[Opening DATA PROVIDED section]
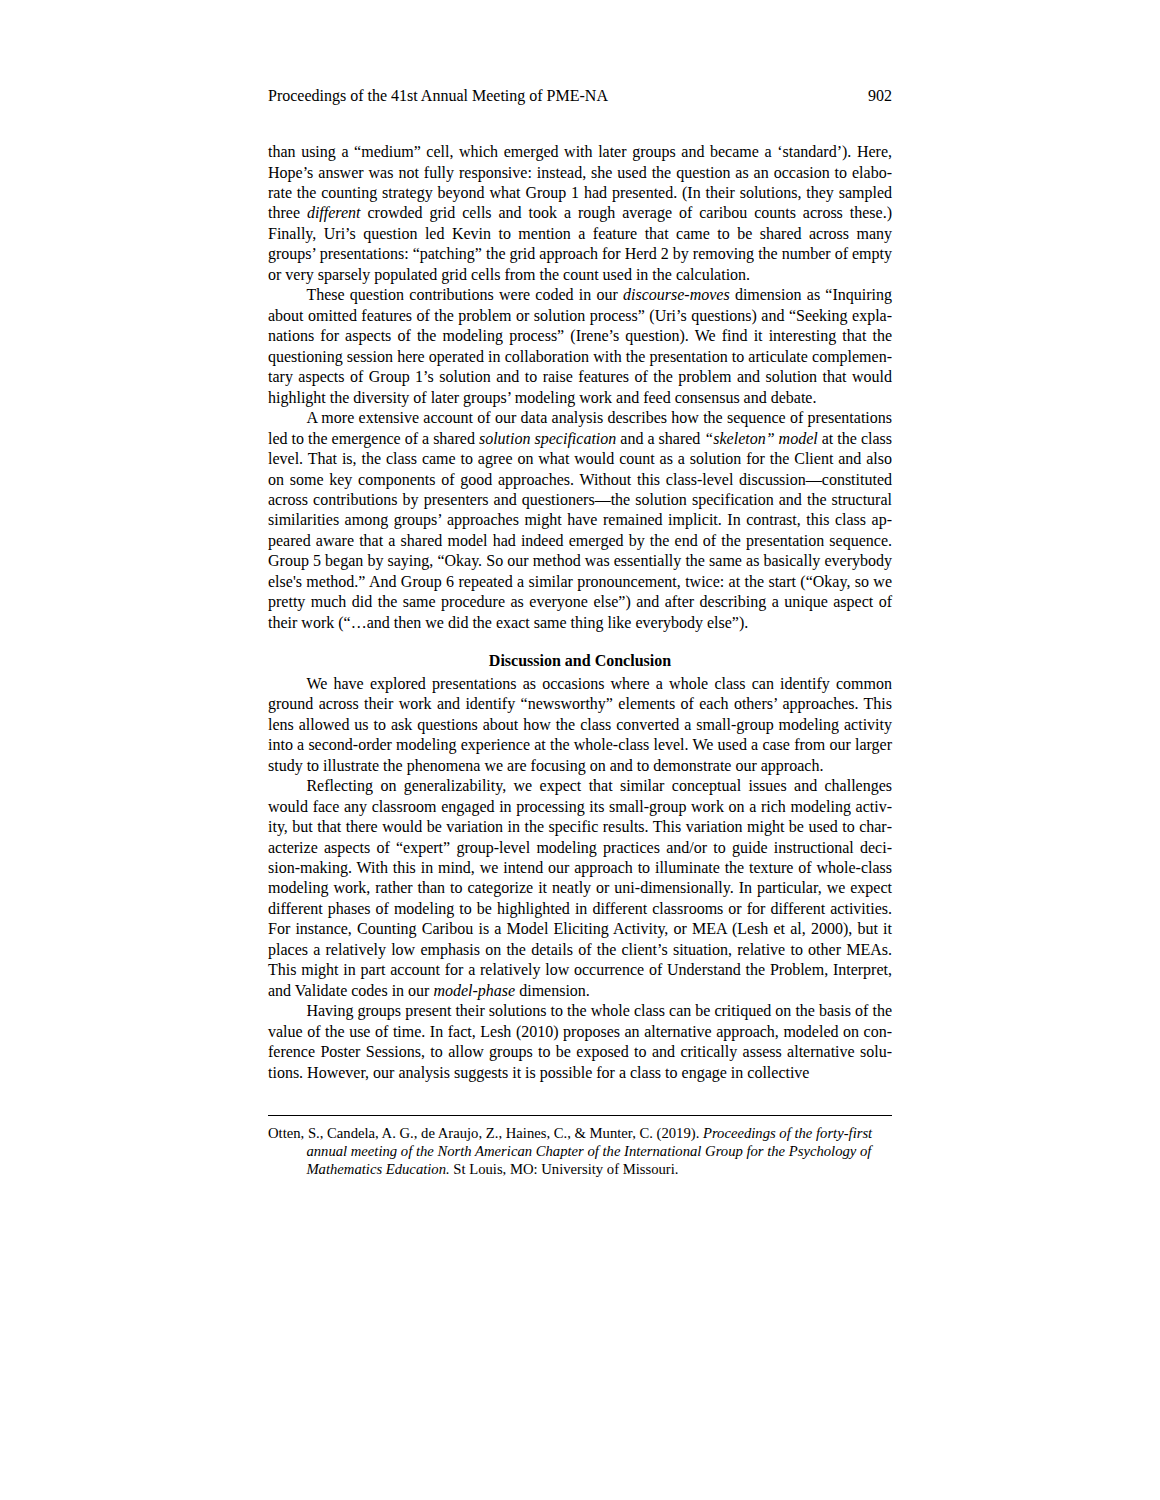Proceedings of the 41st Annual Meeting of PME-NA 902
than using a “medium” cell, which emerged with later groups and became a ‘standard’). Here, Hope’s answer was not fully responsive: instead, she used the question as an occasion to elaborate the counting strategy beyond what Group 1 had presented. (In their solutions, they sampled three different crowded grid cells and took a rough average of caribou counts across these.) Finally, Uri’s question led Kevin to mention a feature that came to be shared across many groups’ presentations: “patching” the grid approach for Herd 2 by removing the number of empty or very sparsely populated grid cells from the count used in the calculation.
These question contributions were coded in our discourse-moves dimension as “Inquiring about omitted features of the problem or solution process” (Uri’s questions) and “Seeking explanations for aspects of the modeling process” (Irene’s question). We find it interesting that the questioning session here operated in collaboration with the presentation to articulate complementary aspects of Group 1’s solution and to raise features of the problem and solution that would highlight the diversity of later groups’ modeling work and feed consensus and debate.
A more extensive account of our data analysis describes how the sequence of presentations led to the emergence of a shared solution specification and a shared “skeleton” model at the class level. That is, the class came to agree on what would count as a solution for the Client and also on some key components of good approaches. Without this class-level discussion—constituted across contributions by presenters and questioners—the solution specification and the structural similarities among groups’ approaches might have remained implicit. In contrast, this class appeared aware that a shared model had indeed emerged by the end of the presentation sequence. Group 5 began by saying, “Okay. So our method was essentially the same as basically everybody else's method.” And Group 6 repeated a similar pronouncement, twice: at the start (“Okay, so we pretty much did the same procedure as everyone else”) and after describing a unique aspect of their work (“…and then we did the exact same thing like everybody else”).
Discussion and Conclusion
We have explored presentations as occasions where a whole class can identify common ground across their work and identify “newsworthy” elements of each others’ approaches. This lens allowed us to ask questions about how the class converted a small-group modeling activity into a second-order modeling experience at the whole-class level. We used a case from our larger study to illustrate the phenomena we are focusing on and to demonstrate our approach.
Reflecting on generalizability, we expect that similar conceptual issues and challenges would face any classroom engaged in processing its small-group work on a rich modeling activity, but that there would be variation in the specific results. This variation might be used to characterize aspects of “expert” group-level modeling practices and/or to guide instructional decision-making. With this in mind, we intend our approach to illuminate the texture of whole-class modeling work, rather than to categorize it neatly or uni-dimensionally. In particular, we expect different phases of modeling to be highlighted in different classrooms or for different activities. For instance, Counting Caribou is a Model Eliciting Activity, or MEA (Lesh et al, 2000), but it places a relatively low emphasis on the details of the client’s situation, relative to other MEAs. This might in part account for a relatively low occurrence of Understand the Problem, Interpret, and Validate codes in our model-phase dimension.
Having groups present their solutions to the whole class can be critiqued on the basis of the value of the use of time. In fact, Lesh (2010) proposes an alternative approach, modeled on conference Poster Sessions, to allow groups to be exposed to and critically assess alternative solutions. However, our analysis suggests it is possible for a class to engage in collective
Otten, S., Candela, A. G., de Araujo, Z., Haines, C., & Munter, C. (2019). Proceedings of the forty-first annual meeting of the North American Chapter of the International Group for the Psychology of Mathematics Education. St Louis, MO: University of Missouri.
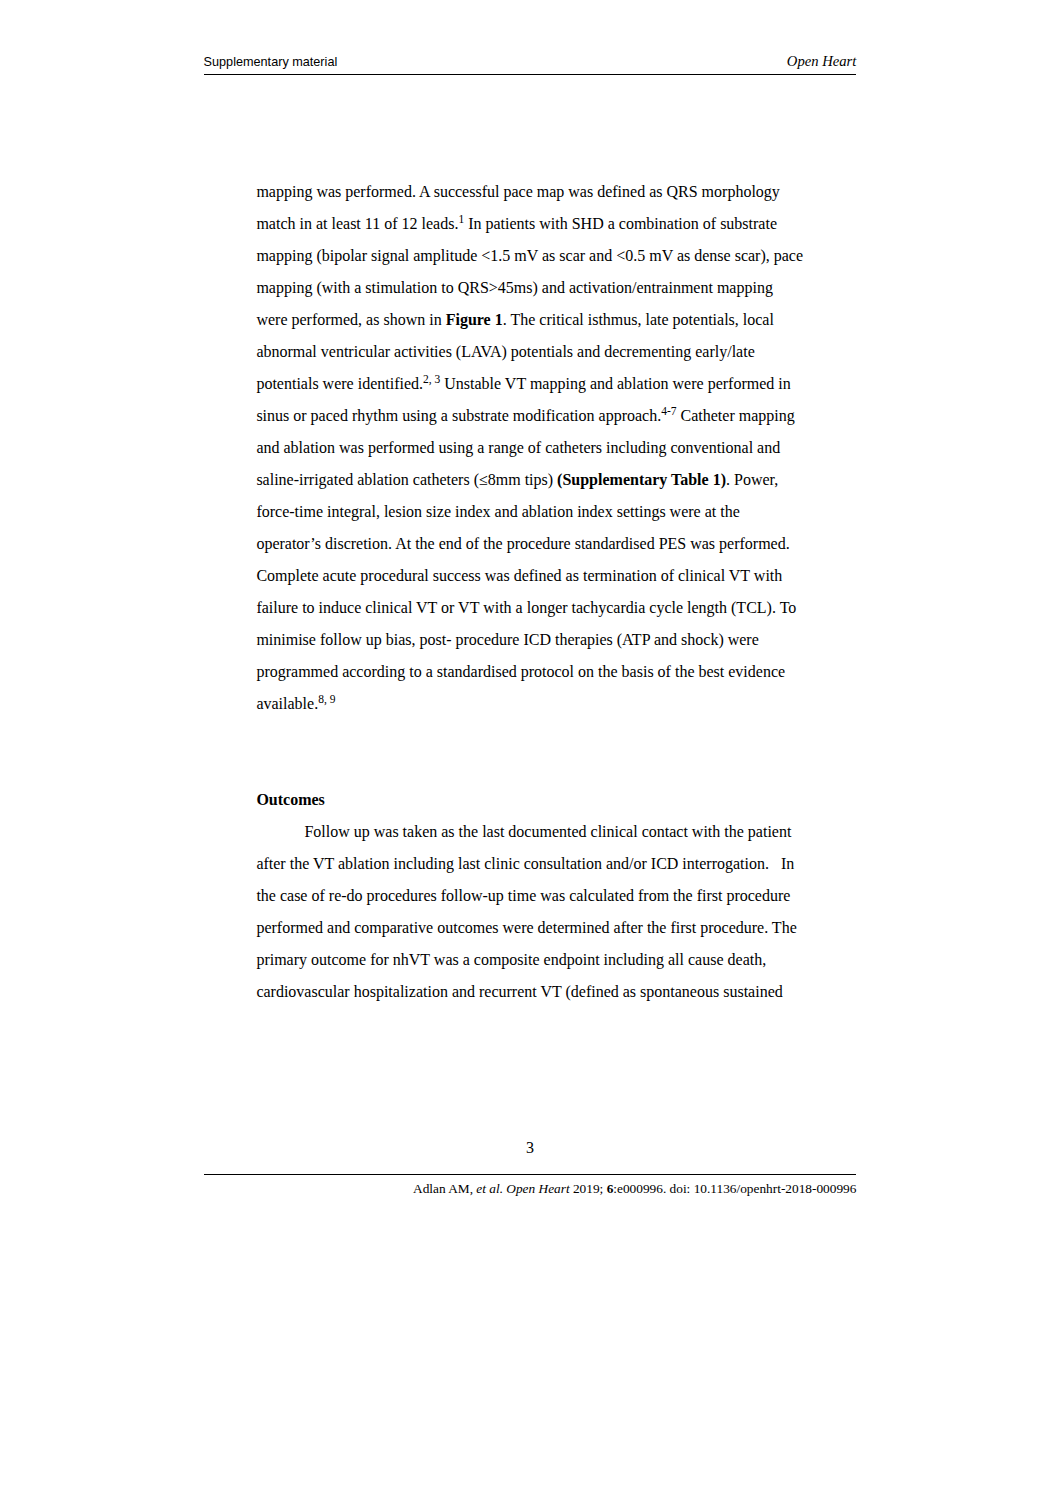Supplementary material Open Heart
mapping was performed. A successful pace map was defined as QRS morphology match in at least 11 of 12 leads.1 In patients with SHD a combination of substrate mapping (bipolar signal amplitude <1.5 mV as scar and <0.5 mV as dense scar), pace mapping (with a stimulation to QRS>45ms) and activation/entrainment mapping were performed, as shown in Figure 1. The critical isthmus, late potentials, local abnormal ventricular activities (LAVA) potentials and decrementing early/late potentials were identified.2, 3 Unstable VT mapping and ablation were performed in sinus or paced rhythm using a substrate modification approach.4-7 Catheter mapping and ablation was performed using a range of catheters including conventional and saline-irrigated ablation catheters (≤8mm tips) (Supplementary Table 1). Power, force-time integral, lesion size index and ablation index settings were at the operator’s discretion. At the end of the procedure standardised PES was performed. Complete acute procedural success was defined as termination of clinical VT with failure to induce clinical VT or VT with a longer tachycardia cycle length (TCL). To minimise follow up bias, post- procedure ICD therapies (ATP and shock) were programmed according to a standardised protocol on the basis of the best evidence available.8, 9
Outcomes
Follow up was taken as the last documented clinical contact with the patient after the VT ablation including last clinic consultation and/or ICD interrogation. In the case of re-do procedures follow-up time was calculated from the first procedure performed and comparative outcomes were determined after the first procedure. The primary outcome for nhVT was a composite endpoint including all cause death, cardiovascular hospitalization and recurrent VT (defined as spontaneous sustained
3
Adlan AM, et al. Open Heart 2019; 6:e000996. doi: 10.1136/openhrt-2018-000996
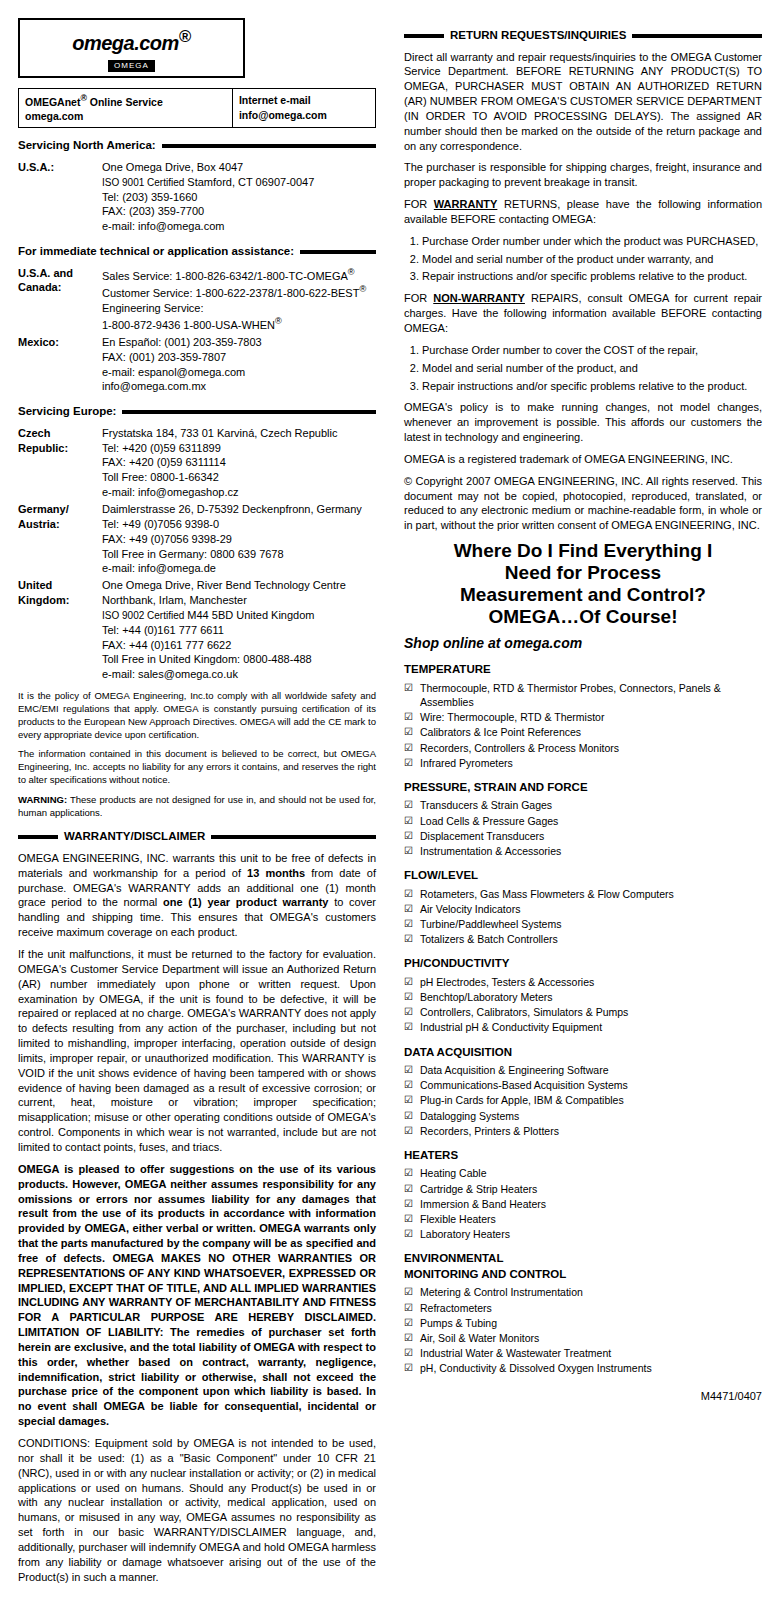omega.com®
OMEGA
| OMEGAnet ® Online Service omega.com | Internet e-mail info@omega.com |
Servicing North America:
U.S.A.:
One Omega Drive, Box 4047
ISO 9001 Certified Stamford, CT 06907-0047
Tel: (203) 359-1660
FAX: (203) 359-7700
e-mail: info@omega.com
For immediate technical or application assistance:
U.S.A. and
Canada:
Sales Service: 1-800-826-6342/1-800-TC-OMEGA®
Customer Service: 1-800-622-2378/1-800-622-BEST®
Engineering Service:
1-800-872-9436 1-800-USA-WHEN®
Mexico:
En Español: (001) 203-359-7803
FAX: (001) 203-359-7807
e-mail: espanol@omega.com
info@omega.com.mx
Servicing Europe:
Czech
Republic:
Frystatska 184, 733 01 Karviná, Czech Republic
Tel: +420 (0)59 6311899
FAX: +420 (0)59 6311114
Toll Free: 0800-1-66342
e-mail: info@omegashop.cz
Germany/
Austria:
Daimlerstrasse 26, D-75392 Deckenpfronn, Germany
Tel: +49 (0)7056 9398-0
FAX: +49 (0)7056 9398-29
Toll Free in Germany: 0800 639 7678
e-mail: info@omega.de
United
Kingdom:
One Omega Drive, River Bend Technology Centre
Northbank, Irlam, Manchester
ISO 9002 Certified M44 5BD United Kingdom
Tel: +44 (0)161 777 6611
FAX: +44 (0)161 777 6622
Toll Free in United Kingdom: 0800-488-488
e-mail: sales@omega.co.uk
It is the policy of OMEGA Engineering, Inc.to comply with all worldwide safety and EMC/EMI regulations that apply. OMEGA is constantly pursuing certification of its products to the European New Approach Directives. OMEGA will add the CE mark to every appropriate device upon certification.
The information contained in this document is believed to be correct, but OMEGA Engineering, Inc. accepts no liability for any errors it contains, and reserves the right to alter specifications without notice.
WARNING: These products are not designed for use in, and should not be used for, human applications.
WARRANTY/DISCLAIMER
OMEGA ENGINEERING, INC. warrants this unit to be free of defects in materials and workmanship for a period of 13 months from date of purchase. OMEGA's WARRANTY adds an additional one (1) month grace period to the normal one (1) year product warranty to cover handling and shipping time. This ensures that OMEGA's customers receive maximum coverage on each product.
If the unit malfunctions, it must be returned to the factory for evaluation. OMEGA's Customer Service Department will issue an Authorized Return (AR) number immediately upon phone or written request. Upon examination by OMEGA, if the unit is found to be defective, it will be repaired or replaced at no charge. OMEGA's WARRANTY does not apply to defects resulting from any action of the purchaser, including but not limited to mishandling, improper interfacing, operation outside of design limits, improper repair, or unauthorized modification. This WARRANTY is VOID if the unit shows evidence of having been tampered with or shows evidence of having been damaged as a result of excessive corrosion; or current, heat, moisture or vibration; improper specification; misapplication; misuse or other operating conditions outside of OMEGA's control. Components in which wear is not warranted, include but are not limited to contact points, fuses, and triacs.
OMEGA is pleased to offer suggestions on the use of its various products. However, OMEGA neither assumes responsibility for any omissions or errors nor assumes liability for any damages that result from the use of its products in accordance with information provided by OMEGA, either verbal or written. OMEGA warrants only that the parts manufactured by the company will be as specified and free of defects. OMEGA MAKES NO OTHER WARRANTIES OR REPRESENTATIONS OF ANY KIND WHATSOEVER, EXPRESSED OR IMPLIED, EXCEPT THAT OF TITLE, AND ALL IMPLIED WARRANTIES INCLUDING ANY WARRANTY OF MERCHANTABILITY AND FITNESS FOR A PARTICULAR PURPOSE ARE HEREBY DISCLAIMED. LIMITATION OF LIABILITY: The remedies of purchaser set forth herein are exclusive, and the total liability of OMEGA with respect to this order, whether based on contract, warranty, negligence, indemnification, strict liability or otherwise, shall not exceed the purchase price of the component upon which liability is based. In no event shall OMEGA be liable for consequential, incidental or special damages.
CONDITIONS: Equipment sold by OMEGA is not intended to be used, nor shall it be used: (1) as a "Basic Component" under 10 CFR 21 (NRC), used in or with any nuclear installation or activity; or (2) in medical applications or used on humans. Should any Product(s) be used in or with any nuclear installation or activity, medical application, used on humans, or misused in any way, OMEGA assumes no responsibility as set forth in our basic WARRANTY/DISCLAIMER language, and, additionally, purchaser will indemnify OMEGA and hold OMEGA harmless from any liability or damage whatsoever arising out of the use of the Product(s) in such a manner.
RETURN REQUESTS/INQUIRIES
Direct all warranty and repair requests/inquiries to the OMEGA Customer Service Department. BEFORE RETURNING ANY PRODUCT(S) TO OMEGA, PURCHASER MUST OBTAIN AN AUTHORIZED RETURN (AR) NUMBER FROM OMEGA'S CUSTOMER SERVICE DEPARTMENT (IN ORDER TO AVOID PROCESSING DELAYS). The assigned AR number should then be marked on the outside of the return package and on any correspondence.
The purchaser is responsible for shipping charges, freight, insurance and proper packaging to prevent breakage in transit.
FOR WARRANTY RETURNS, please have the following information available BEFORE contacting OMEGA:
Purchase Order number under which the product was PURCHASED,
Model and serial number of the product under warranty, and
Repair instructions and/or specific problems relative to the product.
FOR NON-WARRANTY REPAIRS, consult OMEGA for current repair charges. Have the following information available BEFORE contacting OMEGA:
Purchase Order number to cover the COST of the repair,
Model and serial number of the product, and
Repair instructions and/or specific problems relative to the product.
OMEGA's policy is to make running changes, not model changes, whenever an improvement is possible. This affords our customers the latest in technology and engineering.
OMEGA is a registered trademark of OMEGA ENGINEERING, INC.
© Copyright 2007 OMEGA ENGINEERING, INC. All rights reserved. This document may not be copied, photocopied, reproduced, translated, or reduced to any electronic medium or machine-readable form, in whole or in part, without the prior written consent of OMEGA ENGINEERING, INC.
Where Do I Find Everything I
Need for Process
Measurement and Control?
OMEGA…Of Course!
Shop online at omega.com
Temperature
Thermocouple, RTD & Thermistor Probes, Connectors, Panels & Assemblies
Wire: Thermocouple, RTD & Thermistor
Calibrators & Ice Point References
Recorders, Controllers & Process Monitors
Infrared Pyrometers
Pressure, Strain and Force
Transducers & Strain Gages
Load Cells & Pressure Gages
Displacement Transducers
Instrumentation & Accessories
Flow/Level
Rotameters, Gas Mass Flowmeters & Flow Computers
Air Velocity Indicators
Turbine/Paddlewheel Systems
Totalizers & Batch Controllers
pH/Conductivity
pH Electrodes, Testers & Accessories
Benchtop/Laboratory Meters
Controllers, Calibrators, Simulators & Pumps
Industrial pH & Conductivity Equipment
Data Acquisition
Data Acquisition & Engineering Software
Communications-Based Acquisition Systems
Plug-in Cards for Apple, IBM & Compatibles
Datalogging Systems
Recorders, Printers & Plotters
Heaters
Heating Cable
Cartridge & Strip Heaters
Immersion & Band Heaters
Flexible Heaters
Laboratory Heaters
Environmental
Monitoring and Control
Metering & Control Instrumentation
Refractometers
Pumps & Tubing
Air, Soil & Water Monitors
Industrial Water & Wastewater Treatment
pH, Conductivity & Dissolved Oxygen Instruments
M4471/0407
[Closing DATA PROVIDED section]
=== EXERCISE ===
Of the entries listed above, reproduce only the lines starting at the line containing "info@omega.com.mx" and ending at the line containing "Tel: +49 (0)7056 9398-0". Include both, exactly as they stand.

=== OUTPUT FOR THIS EXERCISE ===
info@omega.com.mx
Servicing Europe:
Czech
Republic:
Frystatska 184, 733 01 Karviná, Czech Republic
Tel: +420 (0)59 6311899
FAX: +420 (0)59 6311114
Toll Free: 0800-1-66342
e-mail: info@omegashop.cz
Germany/
Austria:
Daimlerstrasse 26, D-75392 Deckenpfronn, Germany
Tel: +49 (0)7056 9398-0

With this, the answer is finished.